▶ Task brief: Leaving the pictures out, transcribe the records below exactly.
Top of Input data
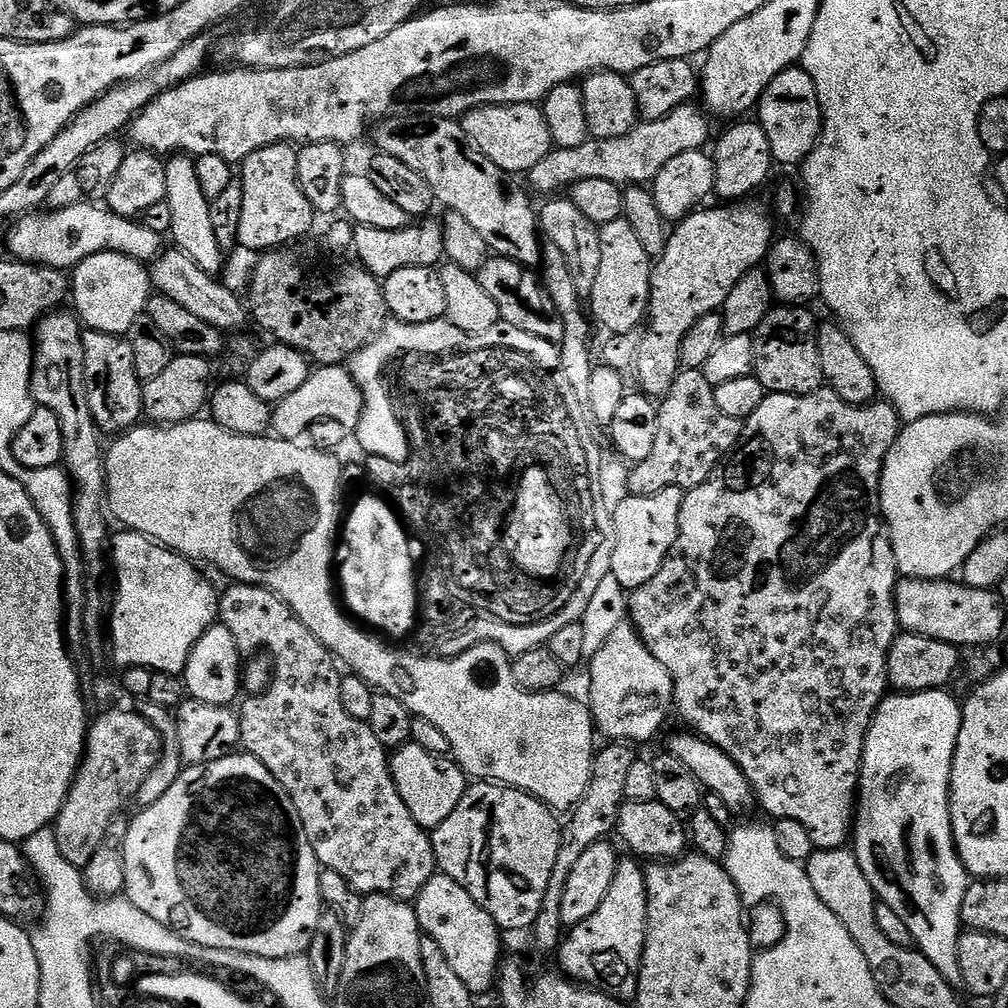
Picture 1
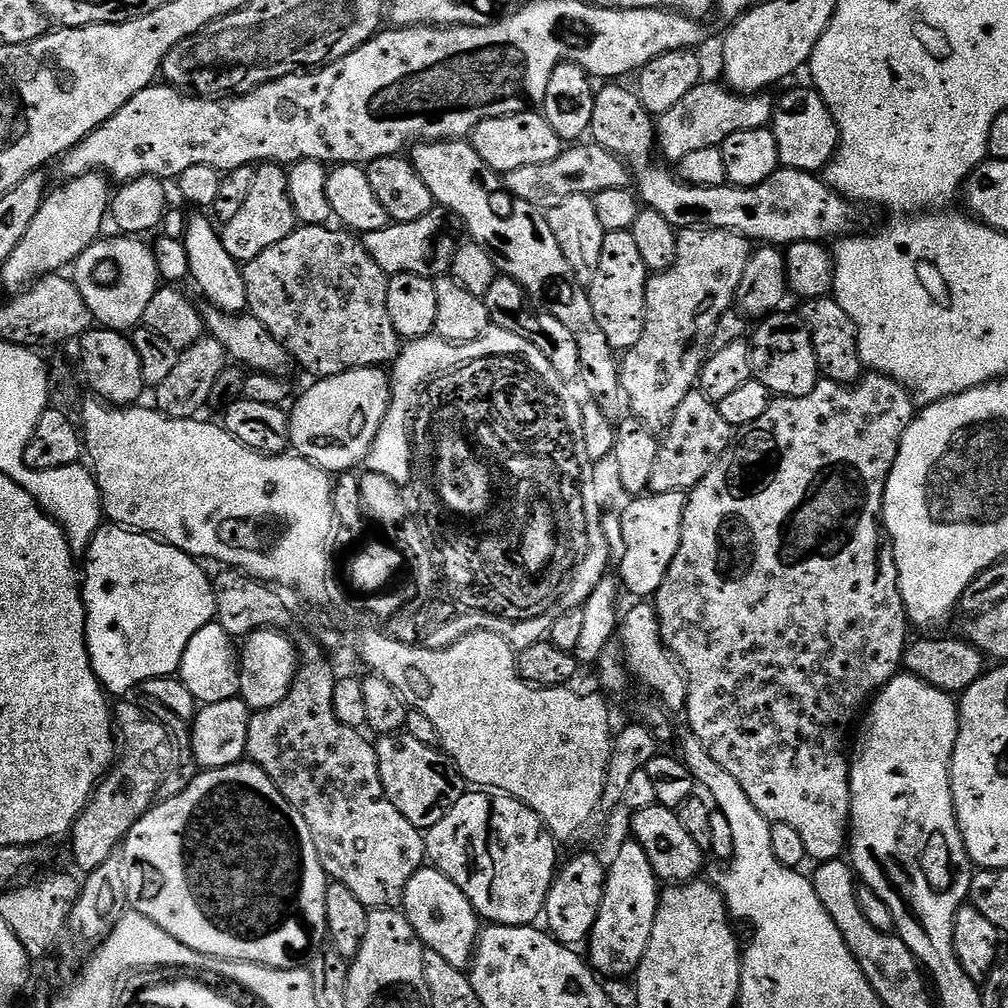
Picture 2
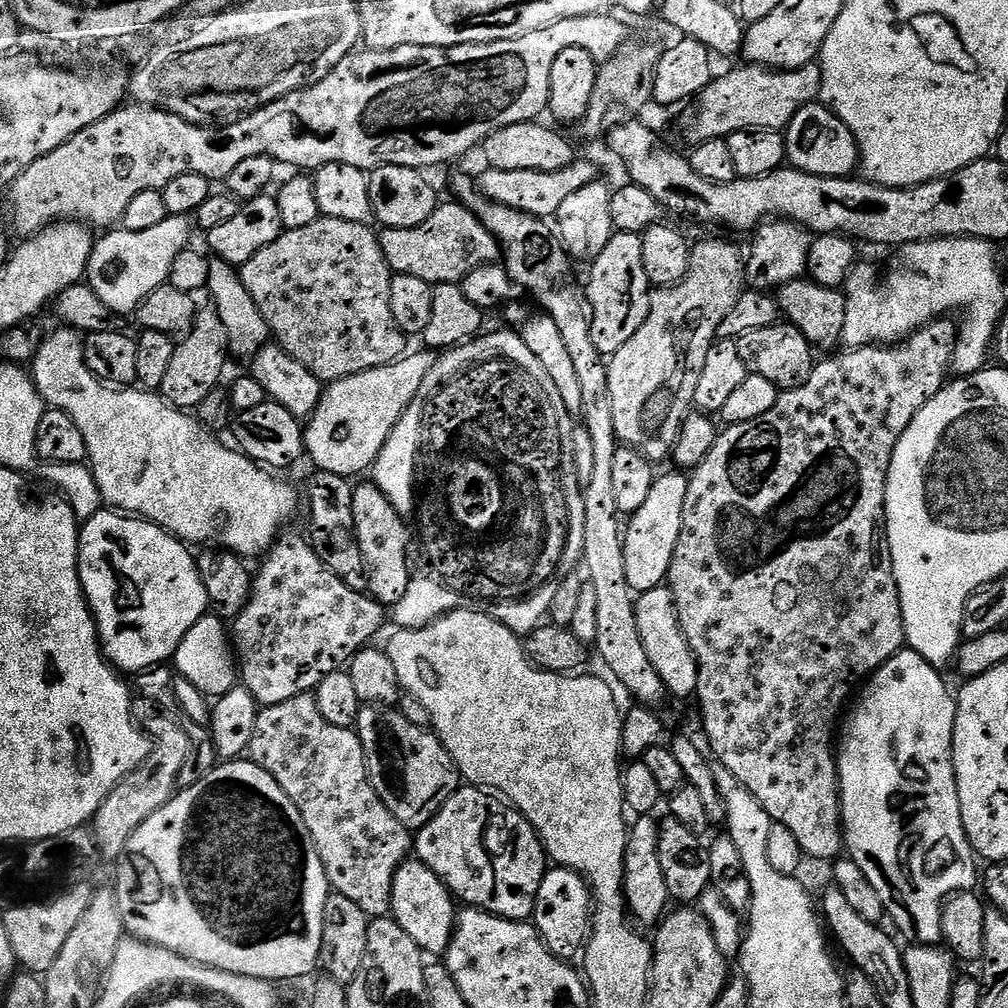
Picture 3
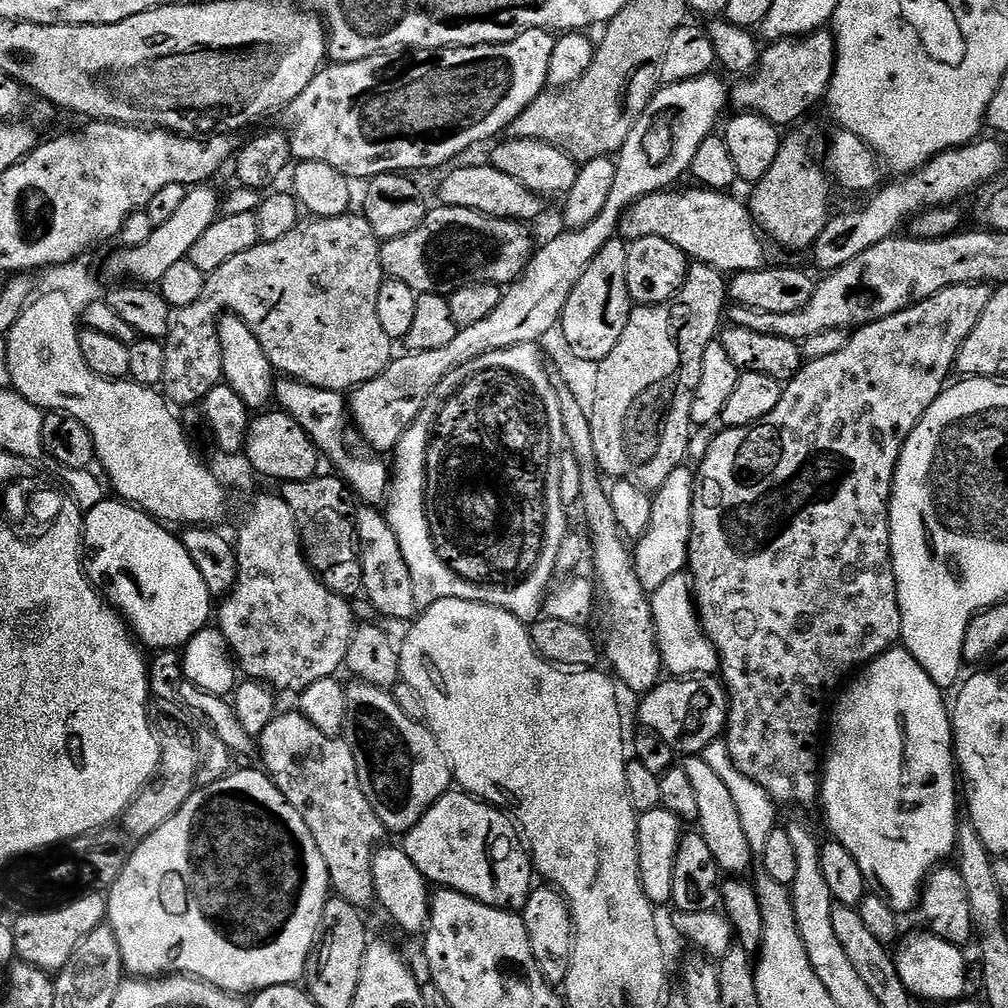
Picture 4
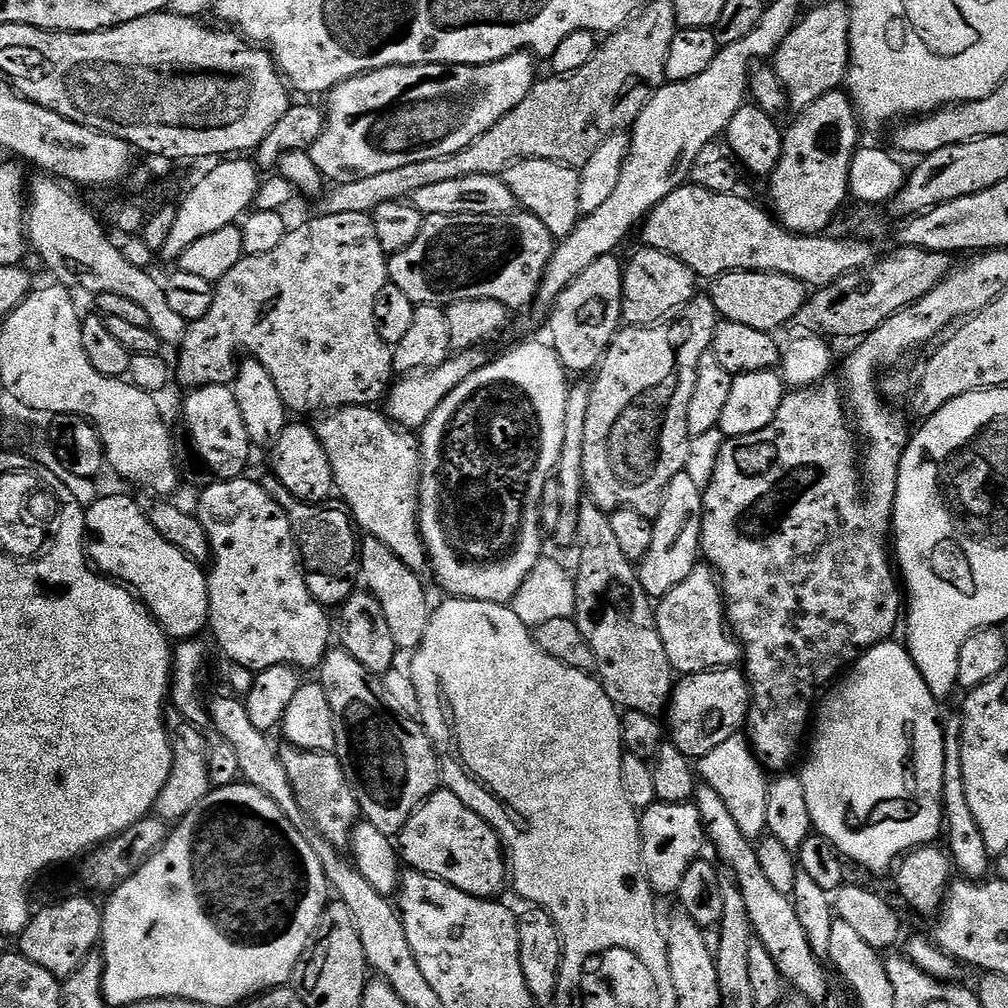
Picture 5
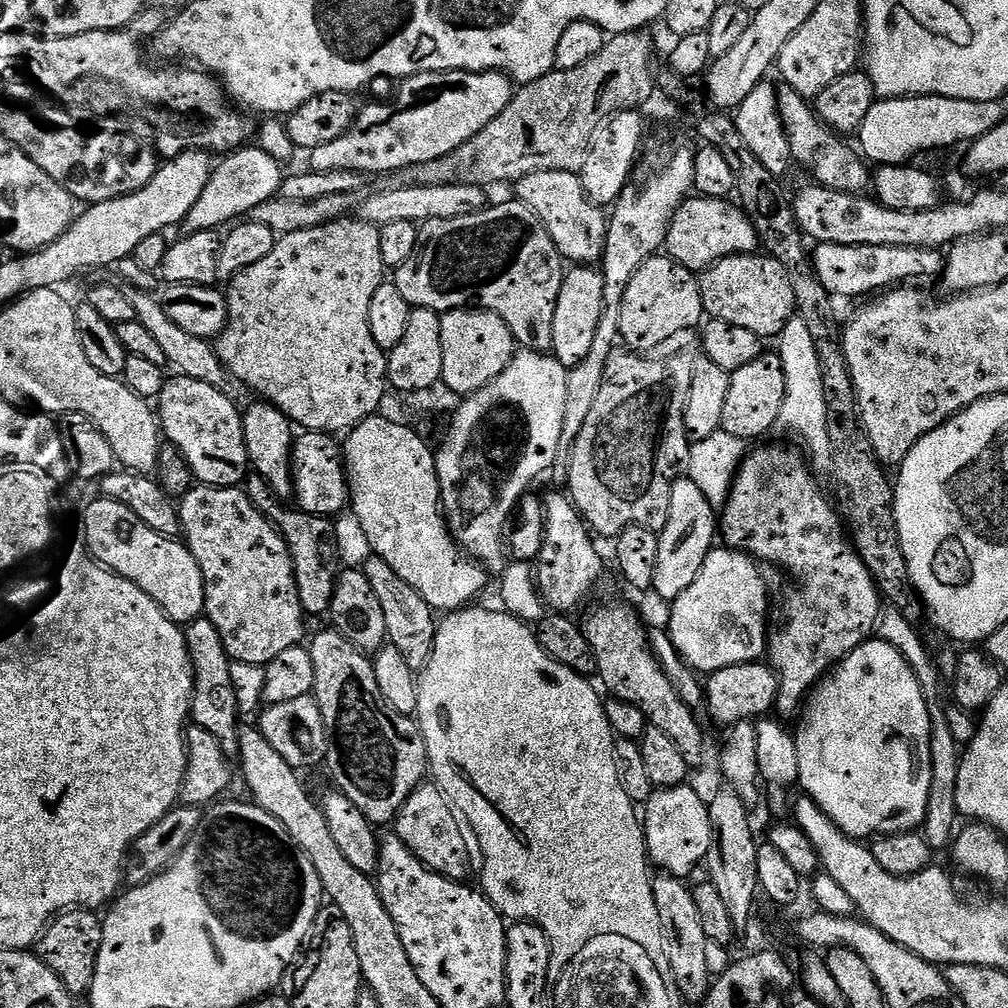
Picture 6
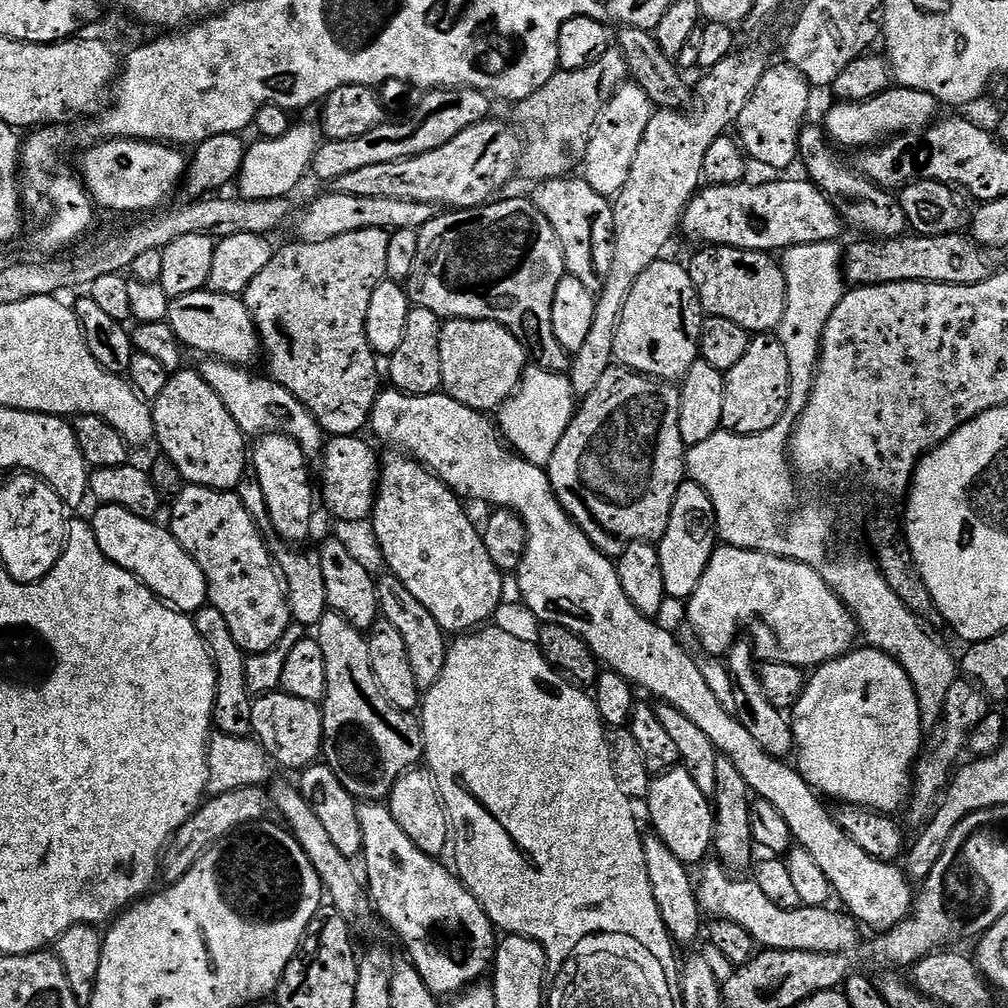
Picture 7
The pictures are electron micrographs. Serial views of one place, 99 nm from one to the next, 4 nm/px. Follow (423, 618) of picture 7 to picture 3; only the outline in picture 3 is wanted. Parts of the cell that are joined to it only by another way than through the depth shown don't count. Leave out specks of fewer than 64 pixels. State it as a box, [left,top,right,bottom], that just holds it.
[352,482,414,606]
Bottom of Input data
▶ Exercise solution:
Picture 1
Picture 2
Picture 3
Picture 4
Picture 5
Picture 6
Picture 7
The pictures are electron micrographs. Serial views of one place, 99 nm from one to the next, 4 nm/px. Follow (423, 618) of picture 7 to picture 3; only the outline in picture 3 is wanted. Parts of the cell that are joined to it only by another way than through the depth shown don't count. Leave out specks of fewer than 64 pixels. State it as a box, [left,top,right,bottom], that just holds it.
[352,482,414,606]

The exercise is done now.